• [本文]:
..........

2017.09.06

サウジ戦でガタガタ。本田の去就より深刻な、
ハリルJのボランチ問題

  • 杉山茂樹●文 text by Sugiyama Shigeki 藤田真郷●写真 photo by Fujita Masato

「45分限定で使った。トップコンディションでないことは分かっていた」と、述べたらしいが、では、なぜ使ったのか。本田を特別扱いしていることを証明する台詞である。トップコンディションの本田を見たのはいつ以来か。こちらの記憶が曖昧なほど昔だというのに、ハリルホジッチは本田は復活するものと信じている。

 残り試合を考えると、この45分が実にもったいなく見える。他の選手に出場機会を与えた方が得策。これが常識的な判断だ。見切りをつけるべき時は迫っている。

 本田の方は代わりがいる。本田が去っても、商業的にはいざ知らず、サッカー的には痛手はない。だが、長谷部の場合は現状、山口蛍しか代わりがいない。

 サッカーの中身にも直結する問題だ。本田より深刻なのは長谷部のポジション。長谷部では危ない。山口蛍では心許ない。バルサで言うところの「4番」のポジションを誰に任せるのか。ハリルホジッチの縦に速い抑揚のないサッカーそのものの問題を別にすれば、最大の改善ポイントはここだと思う。

..........

• [データ抜粋]:
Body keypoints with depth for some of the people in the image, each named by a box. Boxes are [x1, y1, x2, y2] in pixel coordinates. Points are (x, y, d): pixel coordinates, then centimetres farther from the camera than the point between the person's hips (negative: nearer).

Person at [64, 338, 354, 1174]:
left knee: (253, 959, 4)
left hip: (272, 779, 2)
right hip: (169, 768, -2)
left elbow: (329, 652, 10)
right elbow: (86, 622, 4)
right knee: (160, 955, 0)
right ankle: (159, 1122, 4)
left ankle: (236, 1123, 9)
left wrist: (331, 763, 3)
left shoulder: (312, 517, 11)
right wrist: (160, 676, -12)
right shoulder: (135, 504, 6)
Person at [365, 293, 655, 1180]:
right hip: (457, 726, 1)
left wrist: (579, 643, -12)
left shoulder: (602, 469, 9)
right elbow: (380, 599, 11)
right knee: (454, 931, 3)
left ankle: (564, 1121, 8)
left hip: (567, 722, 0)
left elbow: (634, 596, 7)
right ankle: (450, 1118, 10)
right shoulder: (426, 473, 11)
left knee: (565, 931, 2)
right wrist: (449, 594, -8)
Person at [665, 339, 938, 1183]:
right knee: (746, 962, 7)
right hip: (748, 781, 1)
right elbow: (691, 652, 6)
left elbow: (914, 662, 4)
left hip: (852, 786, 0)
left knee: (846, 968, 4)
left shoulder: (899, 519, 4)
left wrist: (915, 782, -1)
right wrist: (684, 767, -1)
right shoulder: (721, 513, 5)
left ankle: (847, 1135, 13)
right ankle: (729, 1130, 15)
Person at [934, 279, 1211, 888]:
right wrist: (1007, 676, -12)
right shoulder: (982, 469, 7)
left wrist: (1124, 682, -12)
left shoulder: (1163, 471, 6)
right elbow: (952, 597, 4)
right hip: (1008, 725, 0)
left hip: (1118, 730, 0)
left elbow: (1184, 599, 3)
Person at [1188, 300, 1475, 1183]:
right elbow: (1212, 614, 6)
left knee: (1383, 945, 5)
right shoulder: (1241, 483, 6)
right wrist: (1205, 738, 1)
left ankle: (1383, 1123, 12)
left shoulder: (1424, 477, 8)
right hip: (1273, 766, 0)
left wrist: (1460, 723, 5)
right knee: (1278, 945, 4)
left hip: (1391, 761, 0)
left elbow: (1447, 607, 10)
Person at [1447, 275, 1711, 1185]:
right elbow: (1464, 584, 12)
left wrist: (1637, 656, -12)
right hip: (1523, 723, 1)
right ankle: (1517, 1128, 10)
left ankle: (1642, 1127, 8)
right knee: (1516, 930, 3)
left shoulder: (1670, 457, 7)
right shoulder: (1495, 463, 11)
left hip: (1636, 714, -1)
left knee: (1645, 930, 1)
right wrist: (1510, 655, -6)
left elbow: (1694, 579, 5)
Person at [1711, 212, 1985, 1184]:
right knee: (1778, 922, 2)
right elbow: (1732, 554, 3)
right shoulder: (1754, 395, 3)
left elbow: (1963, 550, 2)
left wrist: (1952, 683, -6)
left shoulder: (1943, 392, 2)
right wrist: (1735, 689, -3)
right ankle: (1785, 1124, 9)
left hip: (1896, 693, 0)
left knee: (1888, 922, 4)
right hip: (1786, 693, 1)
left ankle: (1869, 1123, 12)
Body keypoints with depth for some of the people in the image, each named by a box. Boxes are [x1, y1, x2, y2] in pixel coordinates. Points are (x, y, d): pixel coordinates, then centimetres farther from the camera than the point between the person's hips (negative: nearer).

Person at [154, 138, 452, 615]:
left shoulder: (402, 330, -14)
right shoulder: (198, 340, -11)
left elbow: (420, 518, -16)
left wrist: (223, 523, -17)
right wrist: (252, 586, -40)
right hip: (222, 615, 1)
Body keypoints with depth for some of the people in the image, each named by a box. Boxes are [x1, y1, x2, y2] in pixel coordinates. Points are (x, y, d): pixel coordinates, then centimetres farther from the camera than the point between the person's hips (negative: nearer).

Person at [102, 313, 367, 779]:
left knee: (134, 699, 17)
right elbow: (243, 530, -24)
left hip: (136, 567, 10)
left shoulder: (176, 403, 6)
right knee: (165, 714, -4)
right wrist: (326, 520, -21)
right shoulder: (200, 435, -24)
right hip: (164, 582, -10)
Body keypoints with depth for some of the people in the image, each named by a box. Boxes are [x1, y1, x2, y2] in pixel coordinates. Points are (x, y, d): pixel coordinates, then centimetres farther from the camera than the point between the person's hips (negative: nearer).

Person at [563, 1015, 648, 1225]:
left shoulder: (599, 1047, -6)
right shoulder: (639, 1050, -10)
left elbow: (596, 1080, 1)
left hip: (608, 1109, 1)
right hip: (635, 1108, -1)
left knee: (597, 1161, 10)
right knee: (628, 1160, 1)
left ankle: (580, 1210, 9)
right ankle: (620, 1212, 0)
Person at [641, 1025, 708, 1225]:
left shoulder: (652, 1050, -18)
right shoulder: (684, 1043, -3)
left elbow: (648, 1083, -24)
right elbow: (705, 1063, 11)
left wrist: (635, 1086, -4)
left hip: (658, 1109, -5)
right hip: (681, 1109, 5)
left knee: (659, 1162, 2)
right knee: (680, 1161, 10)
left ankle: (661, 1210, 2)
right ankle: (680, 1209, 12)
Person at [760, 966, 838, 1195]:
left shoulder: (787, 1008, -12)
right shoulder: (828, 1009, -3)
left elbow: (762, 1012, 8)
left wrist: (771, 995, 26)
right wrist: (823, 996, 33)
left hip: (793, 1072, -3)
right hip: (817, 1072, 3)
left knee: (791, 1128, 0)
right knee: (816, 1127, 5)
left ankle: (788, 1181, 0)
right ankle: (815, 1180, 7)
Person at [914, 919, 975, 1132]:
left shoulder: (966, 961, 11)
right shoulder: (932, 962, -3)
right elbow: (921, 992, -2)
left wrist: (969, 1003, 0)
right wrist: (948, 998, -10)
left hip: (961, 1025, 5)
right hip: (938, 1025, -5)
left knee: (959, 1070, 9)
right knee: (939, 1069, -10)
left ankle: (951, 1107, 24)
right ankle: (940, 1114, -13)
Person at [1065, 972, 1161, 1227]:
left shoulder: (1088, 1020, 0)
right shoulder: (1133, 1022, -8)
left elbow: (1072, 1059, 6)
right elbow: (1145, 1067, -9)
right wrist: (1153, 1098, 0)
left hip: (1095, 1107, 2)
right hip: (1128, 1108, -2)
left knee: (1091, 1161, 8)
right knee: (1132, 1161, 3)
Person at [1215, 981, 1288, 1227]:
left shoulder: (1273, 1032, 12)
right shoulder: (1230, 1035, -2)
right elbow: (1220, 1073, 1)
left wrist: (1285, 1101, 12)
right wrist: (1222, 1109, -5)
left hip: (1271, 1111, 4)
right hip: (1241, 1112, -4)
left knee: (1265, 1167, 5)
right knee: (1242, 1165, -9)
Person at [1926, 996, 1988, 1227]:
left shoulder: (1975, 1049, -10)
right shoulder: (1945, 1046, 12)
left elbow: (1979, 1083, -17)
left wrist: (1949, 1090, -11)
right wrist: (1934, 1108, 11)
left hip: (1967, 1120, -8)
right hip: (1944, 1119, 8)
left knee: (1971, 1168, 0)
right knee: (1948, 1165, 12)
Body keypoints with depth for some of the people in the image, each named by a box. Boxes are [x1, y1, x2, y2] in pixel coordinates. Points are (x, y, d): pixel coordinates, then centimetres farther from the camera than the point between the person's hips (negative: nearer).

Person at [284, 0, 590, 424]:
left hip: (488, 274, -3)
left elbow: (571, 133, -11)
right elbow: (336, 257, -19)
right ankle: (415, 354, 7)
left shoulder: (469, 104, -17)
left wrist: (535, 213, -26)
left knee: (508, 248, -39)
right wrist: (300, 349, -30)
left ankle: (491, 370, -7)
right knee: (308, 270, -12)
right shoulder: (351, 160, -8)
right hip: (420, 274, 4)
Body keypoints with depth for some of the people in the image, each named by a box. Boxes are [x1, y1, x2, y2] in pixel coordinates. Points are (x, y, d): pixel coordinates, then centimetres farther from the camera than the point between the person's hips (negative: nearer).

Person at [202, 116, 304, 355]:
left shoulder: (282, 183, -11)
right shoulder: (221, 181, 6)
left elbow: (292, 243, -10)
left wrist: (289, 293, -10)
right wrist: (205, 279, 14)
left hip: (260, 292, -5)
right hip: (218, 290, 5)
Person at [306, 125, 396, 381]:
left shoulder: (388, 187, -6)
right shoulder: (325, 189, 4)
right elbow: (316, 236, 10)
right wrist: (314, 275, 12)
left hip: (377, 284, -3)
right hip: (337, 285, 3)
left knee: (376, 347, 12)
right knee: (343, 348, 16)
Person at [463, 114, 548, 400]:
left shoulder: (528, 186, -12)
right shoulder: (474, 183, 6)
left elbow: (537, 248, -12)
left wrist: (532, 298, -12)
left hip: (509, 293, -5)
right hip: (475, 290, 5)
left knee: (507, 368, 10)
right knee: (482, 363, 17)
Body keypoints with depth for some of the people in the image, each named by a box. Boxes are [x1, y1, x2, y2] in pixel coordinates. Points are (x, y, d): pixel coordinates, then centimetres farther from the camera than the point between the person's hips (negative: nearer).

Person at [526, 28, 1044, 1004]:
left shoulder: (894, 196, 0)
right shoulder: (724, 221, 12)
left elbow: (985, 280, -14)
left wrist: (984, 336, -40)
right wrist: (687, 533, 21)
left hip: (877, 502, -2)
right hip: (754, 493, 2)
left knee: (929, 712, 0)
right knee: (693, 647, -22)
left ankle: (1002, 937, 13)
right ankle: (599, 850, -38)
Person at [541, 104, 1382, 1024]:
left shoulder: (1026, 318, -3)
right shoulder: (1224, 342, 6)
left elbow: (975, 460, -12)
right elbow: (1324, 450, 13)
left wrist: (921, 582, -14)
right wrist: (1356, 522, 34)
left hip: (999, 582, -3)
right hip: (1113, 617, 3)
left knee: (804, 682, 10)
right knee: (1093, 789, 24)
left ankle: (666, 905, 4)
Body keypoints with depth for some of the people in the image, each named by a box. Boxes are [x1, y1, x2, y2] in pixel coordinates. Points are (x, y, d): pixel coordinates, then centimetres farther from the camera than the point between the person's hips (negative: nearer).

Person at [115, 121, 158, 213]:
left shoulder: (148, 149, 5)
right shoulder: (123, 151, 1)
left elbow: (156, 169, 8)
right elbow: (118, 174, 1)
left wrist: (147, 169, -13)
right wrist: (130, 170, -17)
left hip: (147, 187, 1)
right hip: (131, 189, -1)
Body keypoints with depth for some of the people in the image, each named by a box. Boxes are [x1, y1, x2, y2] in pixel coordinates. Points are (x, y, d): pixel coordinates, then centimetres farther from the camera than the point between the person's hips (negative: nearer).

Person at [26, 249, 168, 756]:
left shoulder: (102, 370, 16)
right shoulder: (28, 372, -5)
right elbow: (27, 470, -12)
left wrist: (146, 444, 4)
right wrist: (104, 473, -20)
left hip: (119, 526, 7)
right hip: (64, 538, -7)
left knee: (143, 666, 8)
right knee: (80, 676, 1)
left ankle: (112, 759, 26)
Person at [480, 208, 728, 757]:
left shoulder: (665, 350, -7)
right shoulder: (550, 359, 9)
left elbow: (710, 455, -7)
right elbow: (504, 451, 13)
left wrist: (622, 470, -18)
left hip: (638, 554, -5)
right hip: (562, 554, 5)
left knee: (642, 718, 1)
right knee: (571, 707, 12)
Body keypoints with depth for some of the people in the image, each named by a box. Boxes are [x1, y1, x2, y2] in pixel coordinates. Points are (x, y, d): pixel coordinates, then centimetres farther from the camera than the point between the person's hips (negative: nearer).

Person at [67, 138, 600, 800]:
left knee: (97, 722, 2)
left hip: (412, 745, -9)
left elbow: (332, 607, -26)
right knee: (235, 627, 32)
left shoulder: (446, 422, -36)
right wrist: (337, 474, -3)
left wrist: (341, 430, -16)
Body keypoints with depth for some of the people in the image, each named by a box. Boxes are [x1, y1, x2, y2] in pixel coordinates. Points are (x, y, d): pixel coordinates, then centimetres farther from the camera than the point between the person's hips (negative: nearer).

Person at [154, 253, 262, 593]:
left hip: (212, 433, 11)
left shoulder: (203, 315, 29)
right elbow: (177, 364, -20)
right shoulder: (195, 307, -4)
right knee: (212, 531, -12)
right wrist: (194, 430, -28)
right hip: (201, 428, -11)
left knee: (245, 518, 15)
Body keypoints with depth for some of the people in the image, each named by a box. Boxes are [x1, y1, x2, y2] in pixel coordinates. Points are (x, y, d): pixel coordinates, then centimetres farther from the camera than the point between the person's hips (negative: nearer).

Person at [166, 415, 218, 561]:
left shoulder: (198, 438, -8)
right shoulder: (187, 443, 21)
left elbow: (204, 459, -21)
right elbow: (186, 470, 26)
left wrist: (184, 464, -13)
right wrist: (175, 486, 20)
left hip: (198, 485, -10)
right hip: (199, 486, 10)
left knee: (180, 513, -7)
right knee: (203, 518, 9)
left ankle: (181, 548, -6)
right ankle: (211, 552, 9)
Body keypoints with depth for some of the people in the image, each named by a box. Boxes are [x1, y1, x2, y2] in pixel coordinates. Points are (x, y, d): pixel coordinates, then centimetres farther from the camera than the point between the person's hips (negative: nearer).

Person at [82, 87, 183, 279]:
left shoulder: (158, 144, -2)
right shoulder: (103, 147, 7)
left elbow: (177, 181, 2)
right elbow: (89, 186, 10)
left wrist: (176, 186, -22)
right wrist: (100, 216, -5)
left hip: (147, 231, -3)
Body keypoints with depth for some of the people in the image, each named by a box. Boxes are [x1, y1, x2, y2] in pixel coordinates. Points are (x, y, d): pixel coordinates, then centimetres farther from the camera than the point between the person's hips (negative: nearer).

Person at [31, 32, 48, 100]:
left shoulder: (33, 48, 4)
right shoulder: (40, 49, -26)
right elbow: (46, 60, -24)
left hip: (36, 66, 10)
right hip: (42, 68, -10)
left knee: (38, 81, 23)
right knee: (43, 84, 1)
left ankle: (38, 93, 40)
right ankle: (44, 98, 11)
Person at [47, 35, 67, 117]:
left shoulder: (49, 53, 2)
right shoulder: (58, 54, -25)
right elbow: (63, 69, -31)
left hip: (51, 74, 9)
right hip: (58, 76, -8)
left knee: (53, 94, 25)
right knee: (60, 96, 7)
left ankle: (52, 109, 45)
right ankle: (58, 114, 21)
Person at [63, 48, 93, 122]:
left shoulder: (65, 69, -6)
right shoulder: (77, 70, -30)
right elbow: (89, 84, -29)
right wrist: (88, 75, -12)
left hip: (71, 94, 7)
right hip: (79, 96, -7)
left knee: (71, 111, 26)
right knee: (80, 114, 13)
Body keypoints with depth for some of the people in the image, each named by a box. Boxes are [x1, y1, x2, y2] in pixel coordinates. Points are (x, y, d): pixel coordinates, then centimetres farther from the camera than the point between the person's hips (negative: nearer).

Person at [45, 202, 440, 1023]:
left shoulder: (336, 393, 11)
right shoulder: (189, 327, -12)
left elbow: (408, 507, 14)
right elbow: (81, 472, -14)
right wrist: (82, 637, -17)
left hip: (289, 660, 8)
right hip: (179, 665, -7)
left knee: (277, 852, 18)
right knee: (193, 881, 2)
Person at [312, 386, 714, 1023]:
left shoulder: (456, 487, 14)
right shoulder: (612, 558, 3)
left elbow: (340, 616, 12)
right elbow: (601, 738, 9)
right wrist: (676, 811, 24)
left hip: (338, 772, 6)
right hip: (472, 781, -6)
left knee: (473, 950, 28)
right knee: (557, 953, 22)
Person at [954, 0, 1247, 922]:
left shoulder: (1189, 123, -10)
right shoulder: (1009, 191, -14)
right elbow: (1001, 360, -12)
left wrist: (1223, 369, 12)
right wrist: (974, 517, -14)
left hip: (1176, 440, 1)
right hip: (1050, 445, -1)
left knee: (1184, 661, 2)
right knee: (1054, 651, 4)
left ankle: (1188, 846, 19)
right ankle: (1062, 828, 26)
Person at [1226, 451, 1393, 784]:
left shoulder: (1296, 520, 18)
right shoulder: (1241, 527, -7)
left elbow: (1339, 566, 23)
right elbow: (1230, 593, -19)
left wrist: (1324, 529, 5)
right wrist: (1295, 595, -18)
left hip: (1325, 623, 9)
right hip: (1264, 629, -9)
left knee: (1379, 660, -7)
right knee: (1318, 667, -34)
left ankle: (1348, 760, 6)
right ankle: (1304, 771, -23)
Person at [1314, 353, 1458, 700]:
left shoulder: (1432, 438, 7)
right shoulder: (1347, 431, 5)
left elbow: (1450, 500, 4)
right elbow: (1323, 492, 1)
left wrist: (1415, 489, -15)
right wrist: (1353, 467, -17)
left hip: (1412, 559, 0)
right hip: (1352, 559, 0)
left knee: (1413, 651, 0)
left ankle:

..........

本文の「サウジ戦でガタガタ。本田の去就より深刻な、」から「をつけるべき時は迫っている。」までの部分を、「トップコンディション」を「万全の状態」に置き換えて書き直してください。

サウジ戦でガタガタ。本田の去就より深刻な、
ハリルJのボランチ問題

  • 杉山茂樹●文 text by Sugiyama Shigeki 藤田真郷●写真 photo by Fujita Masato

「45分限定で使った。万全の状態でないことは分かっていた」と、述べたらしいが、では、なぜ使ったのか。本田を特別扱いしていることを証明する台詞である。万全の状態の本田を見たのはいつ以来か。こちらの記憶が曖昧なほど昔だというのに、ハリルホジッチは本田は復活するものと信じている。

 残り試合を考えると、この45分が実にもったいなく見える。他の選手に出場機会を与えた方が得策。これが常識的な判断だ。見切りをつけるべき時は迫っている。